Decision: Use TimescaleDB. SQL compatibility and PostgreSQL ecosystem integration outweigh InfluxDB's purpose-built ingestion performance.
Why TimescaleDB Over VictoriaMetrics
VictoriaMetrics is a high-performance Prometheus-compatible TSDB. It excels as a drop-in Prometheus replacement with better compression and longer retention. We still choose TimescaleDB because:
-
Query expressiveness. VictoriaMetrics uses PromQL (and MetricsQL, a superset). PromQL is powerful for dashboards but limited for ad-hoc analysis. It cannot express JOINs, subqueries with CTEs, window functions, or aggregations that group by non-label dimensions. SQL can express all of these natively.
-
Unified storage layer. VictoriaMetrics is metrics-only. It cannot store the relational metadata (model registry, deployment history, organization configuration) that engineers need to correlate with metrics. With TimescaleDB, metrics and metadata live side by side.
-
Continuous aggregation. TimescaleDB's continuous aggregates are materialized views that automatically maintain rollups as new data arrives. VictoriaMetrics has downsampling, but it operates as a batch process with less granular control over aggregation intervals and retention per tier.
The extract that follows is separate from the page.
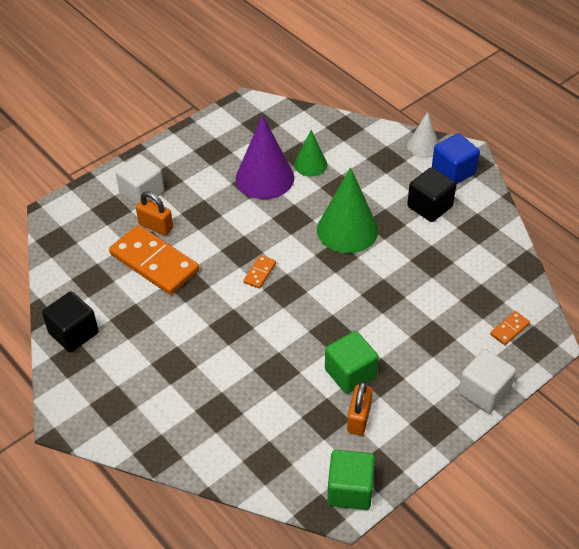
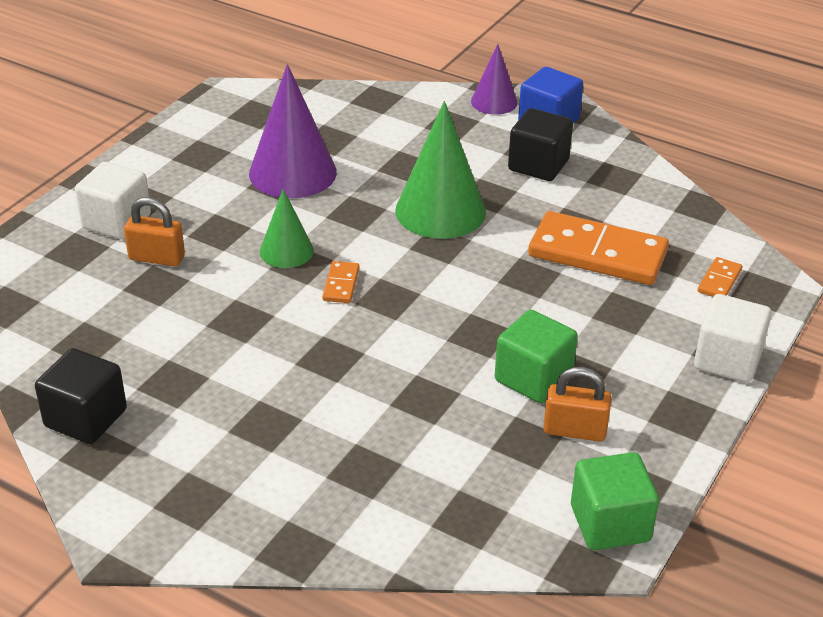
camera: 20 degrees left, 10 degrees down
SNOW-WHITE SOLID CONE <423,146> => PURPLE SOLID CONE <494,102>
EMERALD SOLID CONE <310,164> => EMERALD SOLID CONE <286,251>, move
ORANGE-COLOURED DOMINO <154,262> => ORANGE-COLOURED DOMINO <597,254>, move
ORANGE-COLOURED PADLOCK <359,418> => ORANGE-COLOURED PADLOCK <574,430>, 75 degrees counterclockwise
Decision: Use TimescaleDB. VictoriaMetrics is an excellent Prometheus backend, but we need SQL and relational JOINs.
Why Not Just ClickHouse (HIP-0047)
ClickHouse (HIP-0047) is already deployed for analytics. Could it also store metrics? Technically yes. Practically, the access patterns are different enough to warrant separate systems:
| Property | Metrics (TimescaleDB) | Analytics (ClickHouse) |
|---|---|---|
| Row width | Narrow (timestamp + value + 5-10 labels) | Wide (50+ columns per event) |
| Write pattern | Continuous single-row or small-batch inserts | Large batch inserts (10K+ rows) |
| Read pattern | Time-range scans with aggregation, gap filling | Full-table scans with GROUP BY |
| Query language | SQL with time-series functions | SQL with columnar optimizations |
| Rollups | Continuous aggregation (real-time) | Materialized views (insert-triggered) |
| Retention | Tiered (hot/warm/cold with different resolutions) | TTL-based (uniform resolution) |
| JOIN requirement | Frequent JOINs with relational metadata | Rare JOINs (denormalized schema) |
| Cardinality | Low-medium (metric names x label values) | High (arbitrary user properties) |
ClickHouse's batch-insert requirement is the fundamental incompatibility. Metrics
arrive continuously -- a Prometheus remote-write flush every 15 seconds sends
hundreds of individual metric samples. ClickHouse's too many parts failure mode
punishes exactly this pattern. TimescaleDB, built on PostgreSQL's WAL-based
storage, handles continuous small inserts without degradation.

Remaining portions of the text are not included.